I had the pleasure of interviewing Tyson Adams, the visionary, founder and philanthroper behind Jhai Coffee House, in Laos.
Jhai Coffee House is the world’s first completely philanthropic coffee roaster & café, located at the source. Jhai educates farmers on specialty coffee practices, purchases directly from farmers & invests 100% of net profits into water & hygiene solutions at schools within the community. They believe access to clean water is a fundamental human right; their mission is to bring 63 schools on the Bolaven Plateau hygiene education and clean water by the end of 2015.
I was first introduced to Tyson’s work at Misfit Conference 2014 in Fargo, ND. I have since then been following his journey and have been blown away. Check out the interview below to learn why:
What is one of the toughest lessons you’ve learned in your experience with your current venture/project?
‘Saving face’ in Asian culture is a huge part of how they exist. This often permits the unloving to lie, cheat and steal, without anyone stopping or condemning their behavior. When they are caught in the wrong, they just stop their behavior and everyone still smiles and accepts them to be around. In my western mind, I feel that these people need to be stopped. Called out. Confronted. My ways use to collide regularly but little by little I’ve adapted over living here for 16 months.
Who is someone you look up to and why?
I look up to Paul Katzeff, Founder of Thanksgiving Coffee. He began his company when he was my age and he is now 73. He pioneered Fair Trade and has empowered many coffee communities around the world. We also sell Jhai coffee at Thanksgivingcoffee.com through the friendship and partnership that he and I have formed over the past six years.
What makes Jhai Coffee House unique?
So many things. But the most important is that because Jackie (Country Manager, Roast Manager) and my salaries are covered by an NGO in Portland, called Vibrant Village, 100% of Jhai profits are reinvested back into the community. To put this in perspective, we purchase a $6 kilo of coffee from the cooperative, roast it and brew it for tourists and it becomes $60. That means a 10x increase in value by us being here.
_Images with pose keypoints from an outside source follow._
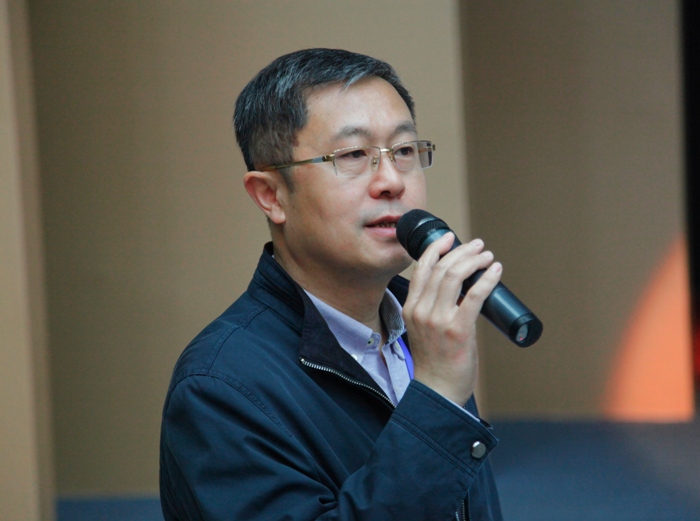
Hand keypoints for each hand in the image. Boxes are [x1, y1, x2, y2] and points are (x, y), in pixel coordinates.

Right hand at [402, 233, 501, 404]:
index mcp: (411, 309)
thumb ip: (432, 309)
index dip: (436, 249)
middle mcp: (421, 311)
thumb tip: (459, 290)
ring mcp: (438, 320)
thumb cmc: (435, 362)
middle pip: (441, 268)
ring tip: (487, 256)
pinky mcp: (458, 330)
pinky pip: (474, 295)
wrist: (438, 390)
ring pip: (455, 276)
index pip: (421, 269)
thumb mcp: (423, 330)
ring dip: (474, 261)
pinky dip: (487, 279)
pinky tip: (495, 271)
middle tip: (478, 246)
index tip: (448, 238)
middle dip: (461, 251)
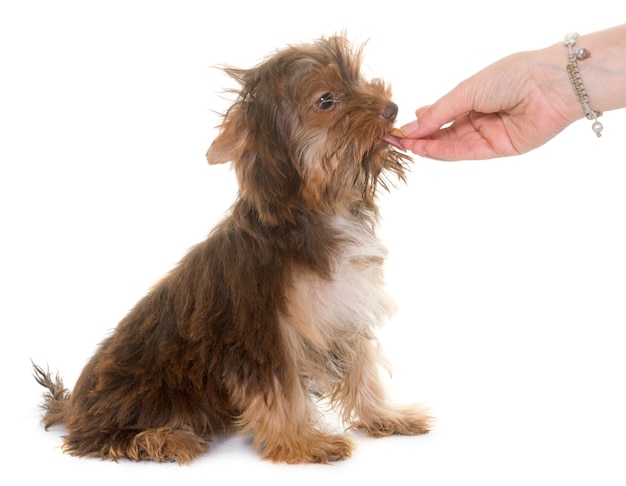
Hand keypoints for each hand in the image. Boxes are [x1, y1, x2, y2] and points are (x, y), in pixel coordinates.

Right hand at [400, 49, 576, 160]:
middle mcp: (481, 116)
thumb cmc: (512, 75)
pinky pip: (467, 152)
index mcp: (474, 96)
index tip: (398, 129)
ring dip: (429, 146)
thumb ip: (438, 113)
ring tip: (406, 146)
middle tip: (397, 141)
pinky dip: (445, 152)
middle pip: (445, 132)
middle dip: (421, 137)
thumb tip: (410, 127)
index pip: (442, 114)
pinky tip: (426, 149)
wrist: (549, 84)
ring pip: (453, 144)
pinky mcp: (499, 148)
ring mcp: (489, 133)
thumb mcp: (466, 91)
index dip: (421, 123)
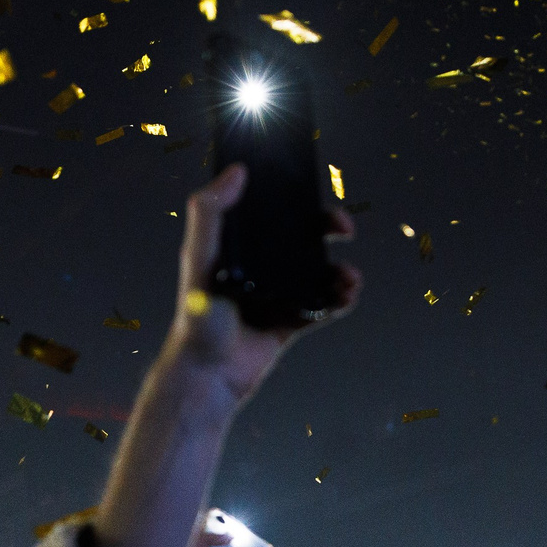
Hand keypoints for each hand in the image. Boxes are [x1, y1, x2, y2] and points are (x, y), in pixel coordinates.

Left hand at [168, 164, 362, 406]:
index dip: (296, 200)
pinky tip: (347, 296)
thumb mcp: (198, 257)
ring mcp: (277, 295)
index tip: (315, 194)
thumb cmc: (196, 318)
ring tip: (350, 278)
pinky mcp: (290, 323)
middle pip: (303, 239)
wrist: (208, 376)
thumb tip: (236, 171)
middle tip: (346, 230)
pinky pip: (323, 306)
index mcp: (237, 249)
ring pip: (319, 273)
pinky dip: (340, 299)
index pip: (271, 214)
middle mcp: (259, 268)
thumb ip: (208, 213)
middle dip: (330, 230)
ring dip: (341, 270)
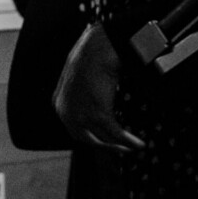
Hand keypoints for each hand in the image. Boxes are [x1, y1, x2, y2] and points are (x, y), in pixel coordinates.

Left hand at [53, 24, 144, 152]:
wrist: (98, 48)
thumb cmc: (91, 56)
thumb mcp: (79, 78)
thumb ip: (82, 94)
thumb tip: (97, 102)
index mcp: (59, 103)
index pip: (74, 129)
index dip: (91, 138)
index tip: (106, 141)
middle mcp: (66, 113)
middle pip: (87, 139)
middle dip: (107, 146)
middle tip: (122, 150)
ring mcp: (81, 115)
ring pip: (103, 138)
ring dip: (121, 146)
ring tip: (134, 147)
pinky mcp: (98, 114)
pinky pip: (115, 133)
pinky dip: (129, 140)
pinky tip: (139, 143)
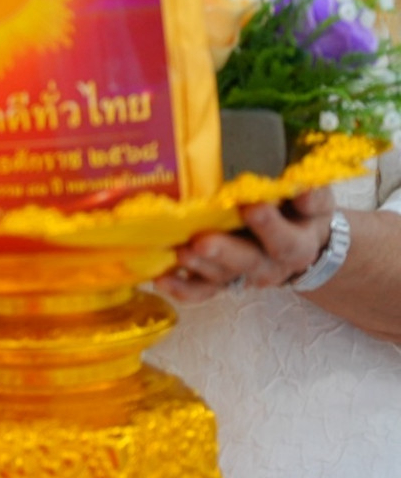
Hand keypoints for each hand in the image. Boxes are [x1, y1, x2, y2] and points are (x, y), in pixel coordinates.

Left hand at [161, 187, 336, 302]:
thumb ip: (311, 197)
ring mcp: (241, 275)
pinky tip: (160, 279)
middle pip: (247, 262)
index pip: (285, 241)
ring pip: (220, 276)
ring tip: (180, 252)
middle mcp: (269, 266)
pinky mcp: (219, 281)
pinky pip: (201, 290)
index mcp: (297, 246)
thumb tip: (303, 188)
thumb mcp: (316, 204)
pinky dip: (181, 287)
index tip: (252, 206)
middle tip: (203, 241)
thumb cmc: (302, 213)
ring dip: (198, 265)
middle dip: (224, 251)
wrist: (300, 242)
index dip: (270, 226)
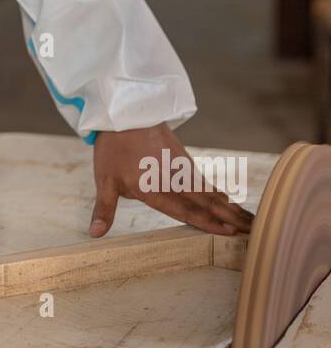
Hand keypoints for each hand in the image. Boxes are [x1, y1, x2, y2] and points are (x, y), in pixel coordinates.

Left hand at [90, 124, 254, 238]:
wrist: (124, 111)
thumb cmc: (113, 148)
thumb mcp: (104, 180)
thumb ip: (104, 210)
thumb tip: (94, 235)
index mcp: (154, 188)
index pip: (185, 210)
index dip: (208, 222)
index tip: (230, 231)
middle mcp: (172, 179)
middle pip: (205, 201)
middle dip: (230, 216)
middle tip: (253, 230)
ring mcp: (180, 167)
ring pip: (209, 190)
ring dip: (230, 205)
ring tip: (249, 220)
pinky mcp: (182, 158)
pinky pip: (203, 180)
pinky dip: (218, 192)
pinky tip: (228, 200)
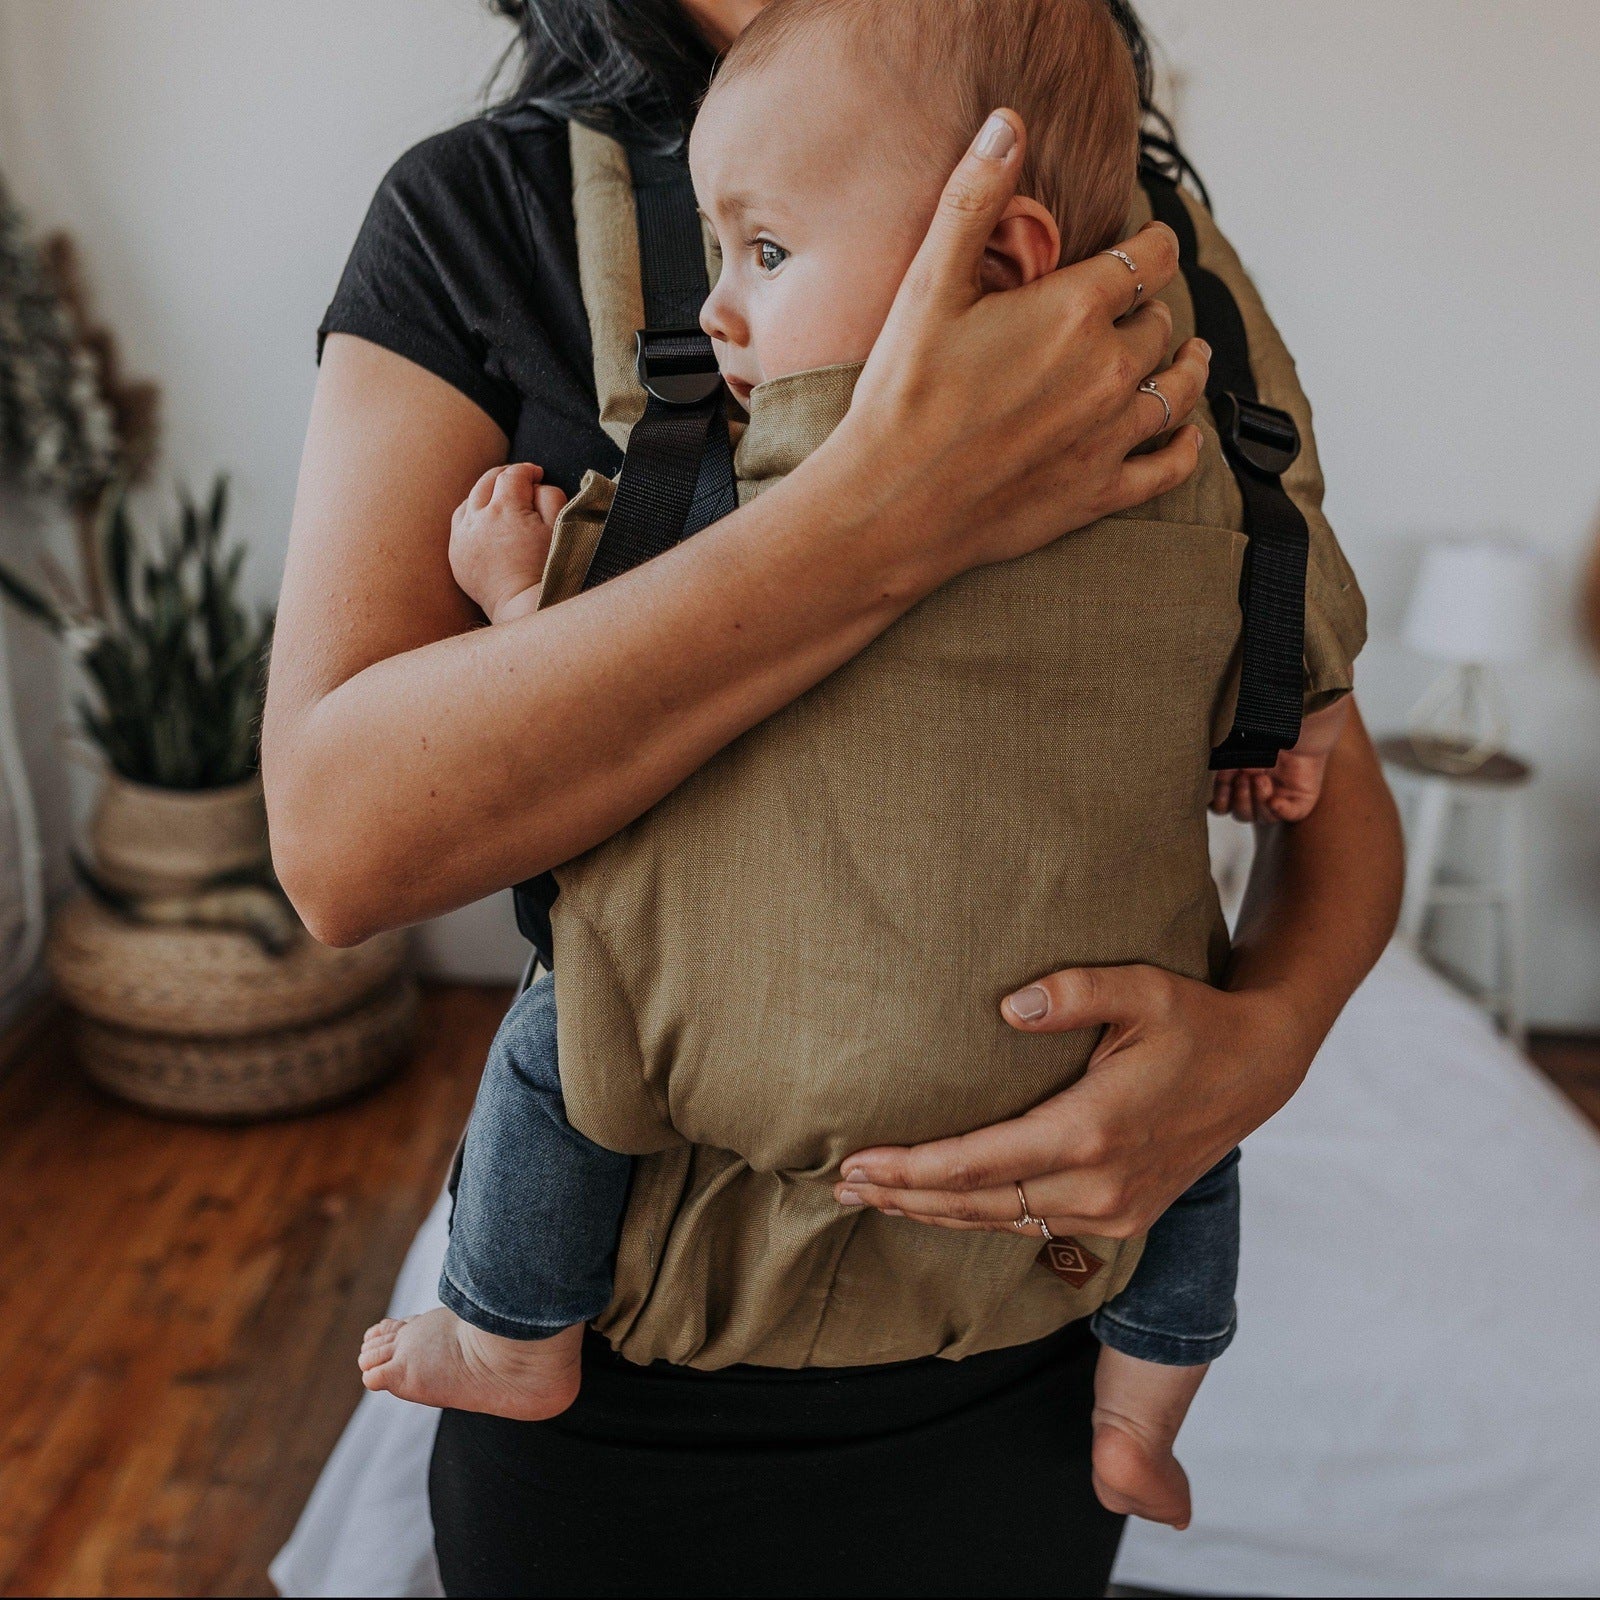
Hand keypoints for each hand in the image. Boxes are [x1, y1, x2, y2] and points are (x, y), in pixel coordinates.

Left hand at [449, 462, 566, 625]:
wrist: (523, 607)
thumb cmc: (547, 569)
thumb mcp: (558, 529)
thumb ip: (549, 497)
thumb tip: (535, 485)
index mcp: (505, 510)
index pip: (513, 475)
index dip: (528, 471)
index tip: (538, 474)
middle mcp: (477, 519)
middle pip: (487, 481)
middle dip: (506, 475)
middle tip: (522, 479)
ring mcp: (462, 538)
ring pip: (469, 499)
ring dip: (486, 493)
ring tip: (502, 498)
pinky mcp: (456, 555)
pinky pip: (459, 523)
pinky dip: (471, 514)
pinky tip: (485, 519)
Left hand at [832, 963, 1318, 1240]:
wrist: (1261, 1070)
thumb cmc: (1194, 1020)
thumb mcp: (1142, 987)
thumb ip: (1075, 991)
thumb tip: (1006, 1006)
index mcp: (1093, 1130)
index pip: (978, 1163)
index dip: (910, 1168)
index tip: (857, 1163)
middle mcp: (1099, 1184)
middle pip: (977, 1204)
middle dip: (903, 1198)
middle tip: (840, 1186)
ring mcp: (1112, 1209)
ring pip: (1000, 1222)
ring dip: (933, 1212)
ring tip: (873, 1198)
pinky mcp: (1120, 1216)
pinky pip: (1031, 1225)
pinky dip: (977, 1217)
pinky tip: (939, 1204)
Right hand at [833, 108, 1210, 586]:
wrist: (891, 504)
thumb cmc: (902, 397)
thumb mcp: (928, 286)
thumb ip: (973, 201)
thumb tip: (1007, 126)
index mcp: (1073, 311)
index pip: (1150, 258)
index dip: (1153, 243)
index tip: (1147, 243)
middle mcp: (1108, 370)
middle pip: (1159, 323)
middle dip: (1148, 309)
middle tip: (1130, 309)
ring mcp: (1110, 436)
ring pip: (1178, 388)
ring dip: (1185, 367)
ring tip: (1183, 356)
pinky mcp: (1100, 492)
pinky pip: (1171, 466)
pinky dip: (1185, 446)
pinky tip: (1183, 434)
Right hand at [1211, 697, 1351, 823]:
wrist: (1297, 714)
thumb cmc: (1262, 724)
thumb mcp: (1232, 746)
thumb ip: (1217, 765)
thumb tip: (1205, 786)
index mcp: (1240, 777)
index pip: (1223, 805)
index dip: (1220, 800)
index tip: (1223, 781)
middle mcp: (1259, 787)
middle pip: (1241, 814)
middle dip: (1239, 799)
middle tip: (1245, 777)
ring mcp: (1281, 792)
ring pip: (1262, 818)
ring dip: (1257, 802)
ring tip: (1261, 778)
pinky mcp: (1301, 795)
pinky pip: (1290, 815)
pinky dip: (1280, 811)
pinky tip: (1275, 798)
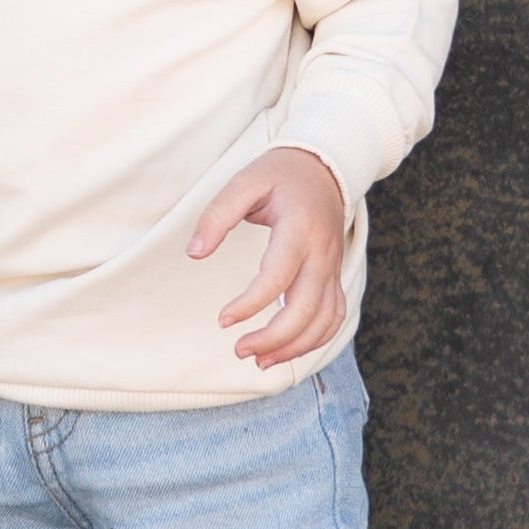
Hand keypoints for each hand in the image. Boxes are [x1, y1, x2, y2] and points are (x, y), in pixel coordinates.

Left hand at [187, 147, 347, 367]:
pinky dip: (315, 340)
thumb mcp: (244, 181)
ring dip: (295, 347)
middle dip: (273, 338)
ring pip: (324, 321)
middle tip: (239, 350)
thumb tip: (194, 253)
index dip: (250, 304)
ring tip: (260, 361)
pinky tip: (287, 351)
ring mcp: (333, 267)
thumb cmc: (279, 175)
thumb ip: (217, 215)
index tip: (223, 320)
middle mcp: (322, 253)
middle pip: (306, 309)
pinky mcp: (334, 276)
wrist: (324, 168)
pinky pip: (334, 317)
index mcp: (299, 229)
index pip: (277, 277)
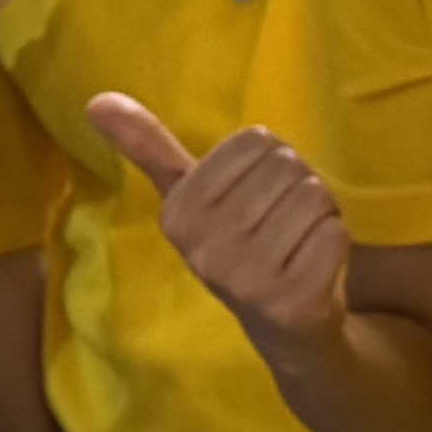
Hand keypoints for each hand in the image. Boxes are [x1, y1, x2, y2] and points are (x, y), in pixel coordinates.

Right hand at [96, 95, 352, 352]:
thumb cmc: (245, 247)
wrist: (287, 330)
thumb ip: (149, 148)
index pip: (256, 140)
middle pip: (287, 165)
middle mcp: (203, 250)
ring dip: (322, 213)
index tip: (258, 199)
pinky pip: (333, 232)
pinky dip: (336, 240)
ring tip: (302, 243)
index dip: (271, 162)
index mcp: (178, 215)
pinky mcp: (291, 303)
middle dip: (299, 186)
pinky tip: (317, 267)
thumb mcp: (191, 198)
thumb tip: (95, 101)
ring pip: (313, 194)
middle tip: (285, 226)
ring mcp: (246, 281)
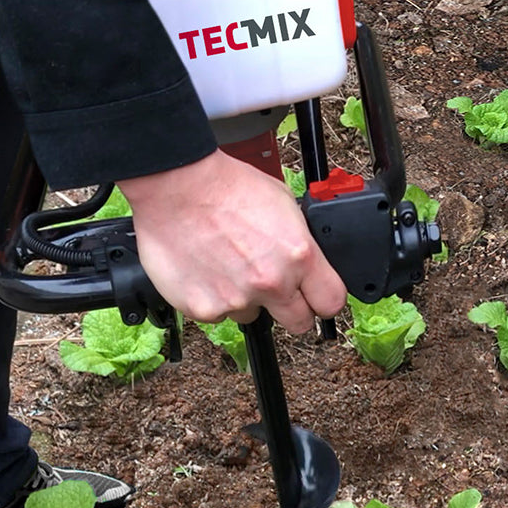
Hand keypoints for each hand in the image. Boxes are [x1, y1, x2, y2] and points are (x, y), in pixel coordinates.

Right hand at [118, 150, 345, 335]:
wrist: (175, 184)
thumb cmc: (225, 187)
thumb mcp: (284, 204)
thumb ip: (300, 243)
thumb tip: (310, 263)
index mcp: (298, 256)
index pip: (331, 303)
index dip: (324, 300)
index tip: (316, 297)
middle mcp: (271, 283)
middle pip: (300, 323)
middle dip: (291, 309)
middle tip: (273, 287)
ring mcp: (236, 299)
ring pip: (253, 316)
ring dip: (246, 299)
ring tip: (229, 265)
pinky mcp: (203, 308)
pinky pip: (218, 313)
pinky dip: (213, 297)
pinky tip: (207, 269)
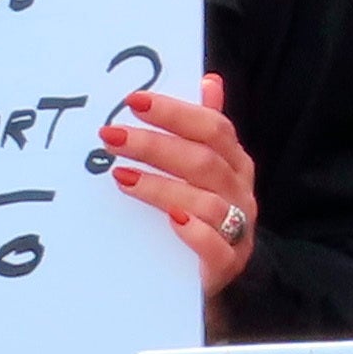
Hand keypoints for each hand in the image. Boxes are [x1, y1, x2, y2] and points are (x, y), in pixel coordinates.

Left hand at [105, 76, 260, 308]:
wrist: (212, 273)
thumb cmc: (201, 214)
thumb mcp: (202, 169)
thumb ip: (202, 127)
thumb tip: (209, 79)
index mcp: (235, 162)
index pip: (213, 128)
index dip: (175, 112)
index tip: (133, 101)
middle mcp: (240, 191)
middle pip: (203, 161)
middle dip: (155, 146)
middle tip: (111, 137)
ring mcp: (238, 228)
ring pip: (206, 202)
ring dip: (161, 188)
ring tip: (121, 177)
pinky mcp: (228, 262)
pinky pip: (217, 246)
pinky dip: (195, 232)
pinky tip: (170, 221)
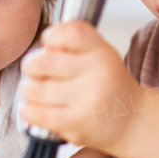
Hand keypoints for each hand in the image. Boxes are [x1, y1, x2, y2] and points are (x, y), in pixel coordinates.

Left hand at [19, 20, 144, 152]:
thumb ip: (74, 40)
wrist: (131, 122)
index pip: (71, 33)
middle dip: (31, 65)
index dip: (51, 36)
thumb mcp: (101, 53)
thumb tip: (43, 42)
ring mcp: (88, 101)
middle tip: (37, 71)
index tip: (49, 43)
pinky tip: (36, 107)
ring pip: (34, 89)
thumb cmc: (108, 84)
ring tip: (39, 91)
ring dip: (29, 89)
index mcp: (102, 52)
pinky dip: (28, 109)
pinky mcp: (76, 124)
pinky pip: (34, 112)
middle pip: (43, 61)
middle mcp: (98, 74)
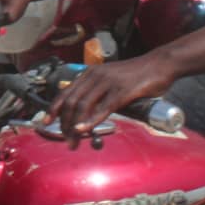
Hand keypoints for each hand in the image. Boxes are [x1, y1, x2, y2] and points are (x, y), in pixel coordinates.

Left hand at [46, 52, 175, 134]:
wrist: (158, 64)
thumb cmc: (135, 75)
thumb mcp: (110, 80)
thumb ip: (98, 92)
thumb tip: (86, 112)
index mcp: (89, 73)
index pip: (65, 92)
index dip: (53, 108)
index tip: (45, 122)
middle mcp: (95, 76)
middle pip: (71, 101)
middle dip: (64, 123)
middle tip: (65, 139)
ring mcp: (108, 83)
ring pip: (83, 106)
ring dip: (75, 126)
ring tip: (74, 140)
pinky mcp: (122, 91)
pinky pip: (103, 108)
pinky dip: (91, 120)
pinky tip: (85, 129)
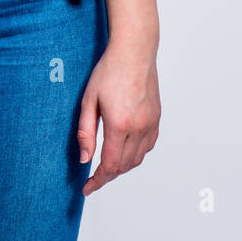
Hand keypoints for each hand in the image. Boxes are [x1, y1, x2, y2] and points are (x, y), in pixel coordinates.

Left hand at [76, 41, 160, 195]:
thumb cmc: (109, 71)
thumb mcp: (88, 100)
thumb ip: (86, 132)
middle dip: (107, 176)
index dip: (97, 180)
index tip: (87, 188)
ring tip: (106, 166)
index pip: (110, 165)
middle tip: (93, 179)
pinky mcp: (157, 118)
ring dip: (122, 167)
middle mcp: (139, 128)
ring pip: (137, 159)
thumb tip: (84, 159)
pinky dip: (135, 155)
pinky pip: (147, 146)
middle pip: (124, 166)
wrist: (134, 52)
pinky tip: (124, 151)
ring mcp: (151, 124)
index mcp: (120, 124)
This money is invested into clean water wells and hygiene education for the kids who grow up in this coffee community.
What’s your “go-to” place for inspiration?
What advice would you give someone just starting out on their own path?
[Tweet “You must step into the unknown in order for anything to happen. @jhaicoffeehouse”]
When you begin on a path, you will only be able to see about 25-30%, so stop trying to have the stars aligned before you begin or take your next step. You must step into the unknown in order for anything to happen. Before something is known, it first was unknown and I like to embrace this mentality regularly. I’ve never built a school before. However, I’m sure that in a few weeks, I’ll learn. And through that experience, the 25% of foresight will become more clear and likely will reach 100% at the completion of the school.
What dreams and passions are you focusing on for the future?
Right now my view of the future is quite tunnel vision. Jhai’s first school in March and then 5 more water wells and 20 hygiene programs before Fargo. I’m also starting a side business building my own brand of coconut oil where I will be importing it from Thailand and selling it on Amazon. That is a passive income business that will help me pay my bills so I can continue working at Jhai and seeing the world without worrying about a paycheck.
More about Tyson: Combining his passion for philanthropy and entrepreneurship, Tyson began working to solve education and clean water projects in Laos three years ago. Today, he continues to remind himself and others that clean water and education are human rights, not privileges.